### Extrait

>>>>>

En 2001, Bizimungu, Ntakirutinka et plusieurs autres personnes – certaines hutu, d’autres tutsi – ont cherché à créer un nouveau parti politique, le Parti de Renouveau démocratique-Ubuyanja (PDR-Ubuyanja). Selon la loi de 1991 sur les partis politiques, il était légal de créer un nouveau parti politique mais les autorités se sont opposées à cet effort, avançant qu’aucun nouveau parti ne pouvait être autorisé pendant la période de transition que traversait alors le pays. Au cours des mois qui suivirent, Bizimungu et Ntakirutinka ont fait l’objet d’ harcèlement : des autorités ont perturbé une conférence de presse et la police a interrompu la visite de diplomates étrangers au domicile de Bizimungu. Des bandes de rue ont attaqué les deux responsables politiques. Bizimungu a publié un livre en novembre 2001 mais n’a pas été autorisé à le distribuer.

<<<<<

(Entrées de la collection)
>>>>>

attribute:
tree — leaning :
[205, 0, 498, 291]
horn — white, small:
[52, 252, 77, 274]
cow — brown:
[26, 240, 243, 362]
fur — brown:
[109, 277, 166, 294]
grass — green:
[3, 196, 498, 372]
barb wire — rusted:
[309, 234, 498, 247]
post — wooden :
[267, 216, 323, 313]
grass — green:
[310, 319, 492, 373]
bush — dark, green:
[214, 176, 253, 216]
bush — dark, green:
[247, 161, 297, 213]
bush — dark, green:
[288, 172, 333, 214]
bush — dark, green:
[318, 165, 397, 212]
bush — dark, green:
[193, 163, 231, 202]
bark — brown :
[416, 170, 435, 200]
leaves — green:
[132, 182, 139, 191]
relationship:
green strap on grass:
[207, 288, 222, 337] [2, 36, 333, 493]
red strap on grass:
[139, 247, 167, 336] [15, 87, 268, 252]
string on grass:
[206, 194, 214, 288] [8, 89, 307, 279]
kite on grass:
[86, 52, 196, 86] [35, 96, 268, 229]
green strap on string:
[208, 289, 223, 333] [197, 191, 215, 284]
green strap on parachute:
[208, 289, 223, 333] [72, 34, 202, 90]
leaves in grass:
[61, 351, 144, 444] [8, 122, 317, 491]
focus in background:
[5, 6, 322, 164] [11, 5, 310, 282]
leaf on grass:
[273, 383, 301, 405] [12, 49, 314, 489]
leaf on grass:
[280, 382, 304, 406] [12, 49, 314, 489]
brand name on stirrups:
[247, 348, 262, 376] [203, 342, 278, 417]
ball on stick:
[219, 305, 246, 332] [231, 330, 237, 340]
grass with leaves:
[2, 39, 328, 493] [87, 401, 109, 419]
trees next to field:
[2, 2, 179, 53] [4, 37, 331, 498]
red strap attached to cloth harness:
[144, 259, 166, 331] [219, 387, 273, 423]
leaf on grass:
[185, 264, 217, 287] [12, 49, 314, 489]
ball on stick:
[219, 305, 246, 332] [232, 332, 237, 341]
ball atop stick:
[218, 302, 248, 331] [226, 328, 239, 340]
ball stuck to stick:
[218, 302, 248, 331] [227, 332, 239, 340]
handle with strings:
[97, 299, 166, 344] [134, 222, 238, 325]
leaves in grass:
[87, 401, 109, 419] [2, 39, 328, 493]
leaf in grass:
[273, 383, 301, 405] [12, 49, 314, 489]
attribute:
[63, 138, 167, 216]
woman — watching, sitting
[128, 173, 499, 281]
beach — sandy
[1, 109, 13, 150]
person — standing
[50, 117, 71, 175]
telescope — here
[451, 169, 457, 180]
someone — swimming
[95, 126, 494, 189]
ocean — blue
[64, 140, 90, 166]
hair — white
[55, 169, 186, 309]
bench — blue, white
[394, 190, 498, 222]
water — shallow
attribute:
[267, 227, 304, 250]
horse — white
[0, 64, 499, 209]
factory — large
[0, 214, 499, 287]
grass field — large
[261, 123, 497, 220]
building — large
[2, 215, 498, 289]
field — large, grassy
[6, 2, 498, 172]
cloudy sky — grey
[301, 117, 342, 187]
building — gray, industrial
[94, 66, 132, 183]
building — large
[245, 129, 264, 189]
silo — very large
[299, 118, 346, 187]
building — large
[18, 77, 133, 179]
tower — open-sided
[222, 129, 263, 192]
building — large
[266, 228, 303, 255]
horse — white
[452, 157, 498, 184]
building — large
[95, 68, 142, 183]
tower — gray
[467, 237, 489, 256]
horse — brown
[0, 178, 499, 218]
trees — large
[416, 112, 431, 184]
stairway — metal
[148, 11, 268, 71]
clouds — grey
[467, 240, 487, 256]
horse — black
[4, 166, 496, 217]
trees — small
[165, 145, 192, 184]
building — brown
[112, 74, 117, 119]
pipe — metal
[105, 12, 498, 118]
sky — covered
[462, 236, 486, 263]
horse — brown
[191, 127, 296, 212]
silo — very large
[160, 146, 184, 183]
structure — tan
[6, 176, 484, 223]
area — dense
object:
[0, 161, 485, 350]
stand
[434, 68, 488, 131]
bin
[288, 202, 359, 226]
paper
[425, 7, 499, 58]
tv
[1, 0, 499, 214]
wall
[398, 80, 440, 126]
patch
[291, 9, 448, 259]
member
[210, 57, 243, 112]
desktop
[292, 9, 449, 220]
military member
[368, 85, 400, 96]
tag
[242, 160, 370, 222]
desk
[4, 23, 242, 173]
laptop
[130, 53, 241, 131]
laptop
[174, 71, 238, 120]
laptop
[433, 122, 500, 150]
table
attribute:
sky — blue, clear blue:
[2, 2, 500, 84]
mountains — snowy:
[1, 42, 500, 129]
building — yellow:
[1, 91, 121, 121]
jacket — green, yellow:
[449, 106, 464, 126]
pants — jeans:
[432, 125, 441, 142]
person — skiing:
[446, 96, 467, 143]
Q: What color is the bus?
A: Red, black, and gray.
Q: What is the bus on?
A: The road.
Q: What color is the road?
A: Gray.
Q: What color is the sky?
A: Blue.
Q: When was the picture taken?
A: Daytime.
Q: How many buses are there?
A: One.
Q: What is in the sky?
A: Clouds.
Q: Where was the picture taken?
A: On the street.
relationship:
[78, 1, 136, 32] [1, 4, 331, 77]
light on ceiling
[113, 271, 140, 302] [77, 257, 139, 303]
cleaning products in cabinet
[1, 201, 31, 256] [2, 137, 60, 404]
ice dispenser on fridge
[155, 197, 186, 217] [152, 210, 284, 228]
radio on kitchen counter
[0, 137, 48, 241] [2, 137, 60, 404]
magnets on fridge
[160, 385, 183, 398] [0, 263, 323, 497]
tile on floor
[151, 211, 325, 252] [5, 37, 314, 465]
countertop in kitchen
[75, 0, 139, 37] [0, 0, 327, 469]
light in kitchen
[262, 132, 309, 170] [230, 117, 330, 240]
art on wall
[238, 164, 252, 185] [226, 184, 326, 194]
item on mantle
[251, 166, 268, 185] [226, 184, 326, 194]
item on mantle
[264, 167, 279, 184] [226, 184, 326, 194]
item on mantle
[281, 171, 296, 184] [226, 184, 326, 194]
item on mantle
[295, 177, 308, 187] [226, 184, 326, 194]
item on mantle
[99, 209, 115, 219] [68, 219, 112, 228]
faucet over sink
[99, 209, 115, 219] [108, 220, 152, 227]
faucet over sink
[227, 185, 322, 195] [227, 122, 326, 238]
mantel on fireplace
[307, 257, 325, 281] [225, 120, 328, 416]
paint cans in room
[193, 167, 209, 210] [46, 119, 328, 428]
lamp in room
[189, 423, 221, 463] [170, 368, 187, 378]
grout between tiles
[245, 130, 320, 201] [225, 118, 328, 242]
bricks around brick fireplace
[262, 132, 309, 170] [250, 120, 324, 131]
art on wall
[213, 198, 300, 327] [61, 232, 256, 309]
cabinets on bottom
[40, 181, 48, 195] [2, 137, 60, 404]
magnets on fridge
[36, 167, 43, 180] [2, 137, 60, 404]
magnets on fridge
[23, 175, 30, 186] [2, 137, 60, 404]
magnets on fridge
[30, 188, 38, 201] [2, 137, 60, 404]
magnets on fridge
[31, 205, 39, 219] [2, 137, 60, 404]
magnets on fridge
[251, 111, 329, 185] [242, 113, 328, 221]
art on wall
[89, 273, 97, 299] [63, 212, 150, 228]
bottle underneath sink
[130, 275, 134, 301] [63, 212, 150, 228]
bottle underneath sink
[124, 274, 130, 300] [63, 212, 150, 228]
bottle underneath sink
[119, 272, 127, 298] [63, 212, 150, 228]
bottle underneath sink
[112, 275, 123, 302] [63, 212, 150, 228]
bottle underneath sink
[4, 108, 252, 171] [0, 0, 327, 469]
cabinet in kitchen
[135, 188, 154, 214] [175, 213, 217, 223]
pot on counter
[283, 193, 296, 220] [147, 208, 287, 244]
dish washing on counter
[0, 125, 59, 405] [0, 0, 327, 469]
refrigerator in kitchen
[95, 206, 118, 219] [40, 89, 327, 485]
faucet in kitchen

<<<<<

### Tâches à réaliser
(1) Recopiez un passage de l'extrait : commencez aux mots « En 2001, Bizimungu, Ntakirutinka » et arrêtez-vous après les mots « à le distribuer. ».
(2) D'après l'extrait, quel parti politique Bizimungu, Ntakirutinka et d'autres personnes ont-ils cherché à créer en 2001 ?

### Réponses de l'exercice
(1)
En 2001, Bizimungu, Ntakirutinka et plusieurs autres personnes – certaines hutu, d’autres tutsi – ont cherché à créer un nouveau parti politique, le Parti de Renouveau démocratique-Ubuyanja (PDR-Ubuyanja). Selon la loi de 1991 sur les partis politiques, il était légal de créer un nouveau parti politique mais les autorités se sont opposées à cet effort, avançant qu’aucun nouveau parti ne pouvait être autorisé pendant la période de transition que traversait alors le pays. Au cours des mois qui suivirent, Bizimungu et Ntakirutinka ont fait l’objet d’ harcèlement : des autorités ont perturbé une conférence de presse et la police a interrompu la visite de diplomates étrangers au domicile de Bizimungu. Des bandes de rue ont attaqué les deux responsables politiques. Bizimungu a publié un livre en novembre 2001 mais n’a pas été autorisé à le distribuer.

(2) Le Parti de Renouveau démocratique-Ubuyanja (PDR-Ubuyanja).